Dr Joseph or Dr Goodwin to give evidence.

[9]      I am satisfied on the evidence of Dr Joseph and Dr Goodwin that Mr Tu is mentally impaired, but I am also satisfied on their evidence that Mr Tu is fit to stand trial.  I determine that issue accordingly.

Insanity

[10]     Mr Tomlinson has suggested that I should order a report to look into the issue of whether at the time of the homicide Mr Tu was insane within the definition contained in s 23 of the Crimes Act 1961.  I do not think that that is appropriate.

[11]     The situation is that Mr Tu has been found fit to stand trial.  I can consider the issue of whether he was legally insane at the time of the homicide only if the provisions of s 20 of the Act are applicable.   Section 20(2) provides that before a trial, a Judge must record a finding that the defendant is not guilty on account of his insanity if (a) the defendant indicates that he intends to raise the defence of insanity (and, today, Mr Tomlinson has given that indication); and (b) the prosecution agrees that the only reasonable verdict is not guilty on account of insanity (and, today, Ms Lummis for the Crown does not agree); and (c) the Judge is satisfied on the basis of expert evidence that the defendant was insane within the legal meaning at the time of the commission of the offence.

[12]     Therefore, it only falls for a Judge to consider expert evidence pre-trial on the issue of insanity if both the Defence and the Crown are agreed that the only reasonable verdict is not guilty on account of insanity.  The role of the Judge is to act as a check on the concurrence of the Defence and the Crown.

[13]     I have indicated to counsel that I will only consider the issue of insanity if I receive memoranda from them as to an agreed position based on expert evidence which I can then have regard to.

Name suppression

[14]     Mr Tu has to this point had interim name suppression.  That suppression has been in force so that his mental health condition can be investigated to see whether any aspect of it might  found the degree of hardship that the law requires as a prerequisite for continuing name suppression.

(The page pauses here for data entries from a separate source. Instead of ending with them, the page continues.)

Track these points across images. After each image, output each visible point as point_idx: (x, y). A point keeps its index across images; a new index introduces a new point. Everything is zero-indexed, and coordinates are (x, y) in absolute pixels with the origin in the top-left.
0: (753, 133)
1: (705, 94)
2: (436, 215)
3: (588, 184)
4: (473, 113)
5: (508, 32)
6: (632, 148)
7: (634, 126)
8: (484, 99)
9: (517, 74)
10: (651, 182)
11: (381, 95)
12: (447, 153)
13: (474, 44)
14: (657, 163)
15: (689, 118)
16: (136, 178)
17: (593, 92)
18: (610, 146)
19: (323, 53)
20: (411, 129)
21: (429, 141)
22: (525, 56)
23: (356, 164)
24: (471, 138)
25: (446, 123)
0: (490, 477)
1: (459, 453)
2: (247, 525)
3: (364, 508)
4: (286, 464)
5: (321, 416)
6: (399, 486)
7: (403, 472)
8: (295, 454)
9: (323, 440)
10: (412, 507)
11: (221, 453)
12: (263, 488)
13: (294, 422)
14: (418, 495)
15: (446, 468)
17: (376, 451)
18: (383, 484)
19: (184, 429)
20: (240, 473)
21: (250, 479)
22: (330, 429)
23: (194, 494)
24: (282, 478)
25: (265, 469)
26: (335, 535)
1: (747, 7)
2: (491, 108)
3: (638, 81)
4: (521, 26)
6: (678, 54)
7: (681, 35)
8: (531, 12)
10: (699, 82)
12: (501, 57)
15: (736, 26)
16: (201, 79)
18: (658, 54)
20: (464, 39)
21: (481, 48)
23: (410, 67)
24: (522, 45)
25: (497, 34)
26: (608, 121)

[15]     Mr Tu is now fit to plead.   There is no material before me which would indicate that publication of his name would cause him any hardship to the extent required by law.

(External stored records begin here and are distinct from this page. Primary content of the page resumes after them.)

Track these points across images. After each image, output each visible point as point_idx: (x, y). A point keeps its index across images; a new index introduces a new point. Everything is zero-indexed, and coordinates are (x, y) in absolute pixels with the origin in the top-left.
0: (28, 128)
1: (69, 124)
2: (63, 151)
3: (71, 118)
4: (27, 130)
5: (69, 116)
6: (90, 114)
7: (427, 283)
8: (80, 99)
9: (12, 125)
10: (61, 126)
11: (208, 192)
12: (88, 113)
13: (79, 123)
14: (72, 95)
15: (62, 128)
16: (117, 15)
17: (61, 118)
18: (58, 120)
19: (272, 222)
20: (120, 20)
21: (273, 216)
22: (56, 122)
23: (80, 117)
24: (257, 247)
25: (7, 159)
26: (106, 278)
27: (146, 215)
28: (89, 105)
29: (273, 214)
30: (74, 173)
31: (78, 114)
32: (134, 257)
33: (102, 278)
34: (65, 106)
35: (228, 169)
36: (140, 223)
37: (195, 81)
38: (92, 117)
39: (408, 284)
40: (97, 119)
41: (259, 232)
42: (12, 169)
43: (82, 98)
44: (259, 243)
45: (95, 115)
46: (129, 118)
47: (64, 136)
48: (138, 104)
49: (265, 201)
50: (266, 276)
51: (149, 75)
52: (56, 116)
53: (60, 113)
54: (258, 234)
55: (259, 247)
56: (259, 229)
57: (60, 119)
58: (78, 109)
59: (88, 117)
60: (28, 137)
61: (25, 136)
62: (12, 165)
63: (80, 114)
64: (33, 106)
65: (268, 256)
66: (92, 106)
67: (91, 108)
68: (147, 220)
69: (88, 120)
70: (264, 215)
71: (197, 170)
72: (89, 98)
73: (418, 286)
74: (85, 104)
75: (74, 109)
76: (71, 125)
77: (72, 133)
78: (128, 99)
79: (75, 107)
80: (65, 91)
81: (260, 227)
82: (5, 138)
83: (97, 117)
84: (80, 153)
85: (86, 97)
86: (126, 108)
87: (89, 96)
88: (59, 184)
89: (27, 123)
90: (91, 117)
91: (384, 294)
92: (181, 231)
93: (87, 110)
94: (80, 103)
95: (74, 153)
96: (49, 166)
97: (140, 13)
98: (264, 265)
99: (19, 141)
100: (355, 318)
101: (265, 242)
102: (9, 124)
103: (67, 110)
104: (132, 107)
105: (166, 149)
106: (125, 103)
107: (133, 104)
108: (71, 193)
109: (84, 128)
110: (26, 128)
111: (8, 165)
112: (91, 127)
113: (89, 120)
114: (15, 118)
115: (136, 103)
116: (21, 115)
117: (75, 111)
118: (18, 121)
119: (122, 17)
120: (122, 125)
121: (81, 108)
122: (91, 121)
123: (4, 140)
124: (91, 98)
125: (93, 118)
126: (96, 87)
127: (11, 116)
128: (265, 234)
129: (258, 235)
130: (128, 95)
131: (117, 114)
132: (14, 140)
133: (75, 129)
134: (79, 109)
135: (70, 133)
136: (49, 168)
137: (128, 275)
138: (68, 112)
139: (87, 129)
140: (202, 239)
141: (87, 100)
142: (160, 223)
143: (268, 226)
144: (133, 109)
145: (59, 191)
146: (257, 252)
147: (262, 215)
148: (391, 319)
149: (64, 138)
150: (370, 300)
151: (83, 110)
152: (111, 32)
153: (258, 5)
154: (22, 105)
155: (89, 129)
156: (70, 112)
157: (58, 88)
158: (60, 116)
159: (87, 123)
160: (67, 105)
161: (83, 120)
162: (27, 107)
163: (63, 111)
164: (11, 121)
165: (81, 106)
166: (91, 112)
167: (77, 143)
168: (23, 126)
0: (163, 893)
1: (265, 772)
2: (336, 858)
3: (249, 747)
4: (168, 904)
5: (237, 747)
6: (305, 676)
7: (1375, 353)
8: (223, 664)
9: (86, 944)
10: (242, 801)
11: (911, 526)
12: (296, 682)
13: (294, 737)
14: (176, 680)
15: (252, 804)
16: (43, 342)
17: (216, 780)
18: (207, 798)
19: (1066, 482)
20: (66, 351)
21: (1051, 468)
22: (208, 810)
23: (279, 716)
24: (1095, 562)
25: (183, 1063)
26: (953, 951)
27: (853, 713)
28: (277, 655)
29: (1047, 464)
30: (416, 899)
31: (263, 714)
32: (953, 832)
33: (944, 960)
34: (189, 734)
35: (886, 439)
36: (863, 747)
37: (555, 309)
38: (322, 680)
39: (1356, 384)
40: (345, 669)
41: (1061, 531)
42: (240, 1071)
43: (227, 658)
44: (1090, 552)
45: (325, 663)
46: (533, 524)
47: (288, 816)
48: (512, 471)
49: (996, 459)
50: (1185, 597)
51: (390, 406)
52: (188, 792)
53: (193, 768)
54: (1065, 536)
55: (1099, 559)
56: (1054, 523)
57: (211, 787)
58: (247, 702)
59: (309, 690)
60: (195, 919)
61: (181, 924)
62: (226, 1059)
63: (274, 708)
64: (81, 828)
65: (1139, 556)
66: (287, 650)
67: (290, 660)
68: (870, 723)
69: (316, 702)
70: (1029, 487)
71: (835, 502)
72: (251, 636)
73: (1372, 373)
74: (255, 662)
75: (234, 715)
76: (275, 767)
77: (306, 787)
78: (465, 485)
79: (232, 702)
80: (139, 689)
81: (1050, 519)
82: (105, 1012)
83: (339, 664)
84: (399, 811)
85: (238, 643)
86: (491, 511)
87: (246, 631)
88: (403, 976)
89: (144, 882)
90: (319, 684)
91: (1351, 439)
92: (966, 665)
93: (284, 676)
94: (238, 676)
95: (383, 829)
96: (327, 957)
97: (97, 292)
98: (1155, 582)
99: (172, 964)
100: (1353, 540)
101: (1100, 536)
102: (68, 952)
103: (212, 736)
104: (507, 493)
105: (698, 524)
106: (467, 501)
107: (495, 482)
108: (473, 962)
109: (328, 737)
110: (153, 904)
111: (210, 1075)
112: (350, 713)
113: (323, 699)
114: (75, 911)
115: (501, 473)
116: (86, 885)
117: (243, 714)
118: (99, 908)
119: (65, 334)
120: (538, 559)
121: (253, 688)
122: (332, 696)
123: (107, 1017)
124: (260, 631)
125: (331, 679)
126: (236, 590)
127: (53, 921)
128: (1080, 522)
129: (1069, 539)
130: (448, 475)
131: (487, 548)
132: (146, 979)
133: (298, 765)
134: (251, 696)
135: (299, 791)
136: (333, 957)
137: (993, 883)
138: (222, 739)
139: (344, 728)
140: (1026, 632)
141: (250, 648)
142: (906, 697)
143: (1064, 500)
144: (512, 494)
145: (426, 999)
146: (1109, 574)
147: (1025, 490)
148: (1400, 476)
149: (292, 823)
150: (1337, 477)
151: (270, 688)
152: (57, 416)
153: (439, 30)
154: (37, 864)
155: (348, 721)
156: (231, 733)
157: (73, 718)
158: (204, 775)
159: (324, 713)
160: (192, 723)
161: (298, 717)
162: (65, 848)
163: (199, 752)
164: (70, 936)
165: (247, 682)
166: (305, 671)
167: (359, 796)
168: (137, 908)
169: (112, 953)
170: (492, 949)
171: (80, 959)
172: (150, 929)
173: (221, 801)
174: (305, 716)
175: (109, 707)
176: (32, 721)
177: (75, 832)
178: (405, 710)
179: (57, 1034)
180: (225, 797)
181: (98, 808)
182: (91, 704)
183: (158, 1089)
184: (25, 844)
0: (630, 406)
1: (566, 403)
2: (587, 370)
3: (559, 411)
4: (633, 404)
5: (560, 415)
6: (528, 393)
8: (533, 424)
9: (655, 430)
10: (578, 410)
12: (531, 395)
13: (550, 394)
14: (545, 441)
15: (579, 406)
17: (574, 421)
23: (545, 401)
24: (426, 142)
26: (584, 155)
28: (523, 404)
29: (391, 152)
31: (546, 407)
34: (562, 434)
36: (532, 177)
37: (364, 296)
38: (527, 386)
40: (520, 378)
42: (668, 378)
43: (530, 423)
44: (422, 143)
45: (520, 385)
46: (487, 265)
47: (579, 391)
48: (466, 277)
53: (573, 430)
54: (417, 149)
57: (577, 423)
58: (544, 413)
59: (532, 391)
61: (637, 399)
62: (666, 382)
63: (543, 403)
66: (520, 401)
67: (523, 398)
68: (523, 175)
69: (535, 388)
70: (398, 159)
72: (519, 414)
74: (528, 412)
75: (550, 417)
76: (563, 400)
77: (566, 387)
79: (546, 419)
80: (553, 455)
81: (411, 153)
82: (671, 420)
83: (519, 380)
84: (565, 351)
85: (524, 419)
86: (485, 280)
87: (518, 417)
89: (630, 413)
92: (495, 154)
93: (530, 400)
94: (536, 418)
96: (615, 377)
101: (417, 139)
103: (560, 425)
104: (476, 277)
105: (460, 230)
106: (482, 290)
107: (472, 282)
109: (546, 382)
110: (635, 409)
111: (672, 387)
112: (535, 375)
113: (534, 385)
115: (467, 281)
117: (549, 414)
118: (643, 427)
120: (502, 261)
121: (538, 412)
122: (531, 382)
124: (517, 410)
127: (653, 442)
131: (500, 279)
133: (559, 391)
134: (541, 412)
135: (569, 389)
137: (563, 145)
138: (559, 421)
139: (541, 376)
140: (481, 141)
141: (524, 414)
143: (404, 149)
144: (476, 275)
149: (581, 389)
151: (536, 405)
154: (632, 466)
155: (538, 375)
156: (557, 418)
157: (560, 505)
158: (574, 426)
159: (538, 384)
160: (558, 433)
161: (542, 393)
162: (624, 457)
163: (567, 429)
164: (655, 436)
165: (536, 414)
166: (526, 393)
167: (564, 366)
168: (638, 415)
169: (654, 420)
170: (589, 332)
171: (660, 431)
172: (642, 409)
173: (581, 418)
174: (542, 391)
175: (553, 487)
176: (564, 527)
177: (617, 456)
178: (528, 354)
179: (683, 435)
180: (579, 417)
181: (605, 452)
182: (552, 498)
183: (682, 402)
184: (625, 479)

[16]     Mr Tomlinson points out that the issue of insanity has yet to be resolved but concedes that as at today there is no indication that publication would cause the sort of hardship to which I have referred.

[17]     Accordingly, I will not renew the interim name suppression and it lapses today.

[18]     Mr Tomlinson has asked that I suppress the reasons I have given in this judgment  as  to  Mr Tu’s  fitness  to  stand  trial.    In  particular,  Mr Tomlinson  is concerned for fair trial rights about publication of the reasons for the s 9 finding.

[19]     I considered, prior to coming to Court, the extent to which I should go into the detail of the factual background of the case and into Mr Tu’s mental health history.  I have confined my discussion of these matters to the bare minimum which I consider to be properly publishable.   I do not see any real issue going to fair trial rights if this judgment is published and so I decline to make any further suppression orders.

Trial administration

[20]     The case now has to go back into the criminal list for progression to trial. Counsel are agreed that there is no point in having a case review hearing and that I should schedule the trial callover sufficiently far into the future to enable counsel to work with the mental health experts on the insanity issue.

[21]     Accordingly, I direct that the trial callover for the case will occur at 9:00 am on 16 March 2016.

[22]     Mr Tu is remanded further in custody to appear at the trial callover at 9:00 am on 16 March 2016.

[23]     I  grant  the  Crown’s  application  to  extend  the  time  for  the  filing  of  all

necessary documents to take place three weeks prior to the trial callover date, being

the date on which the Crown’s trial callover memorandum must also be filed.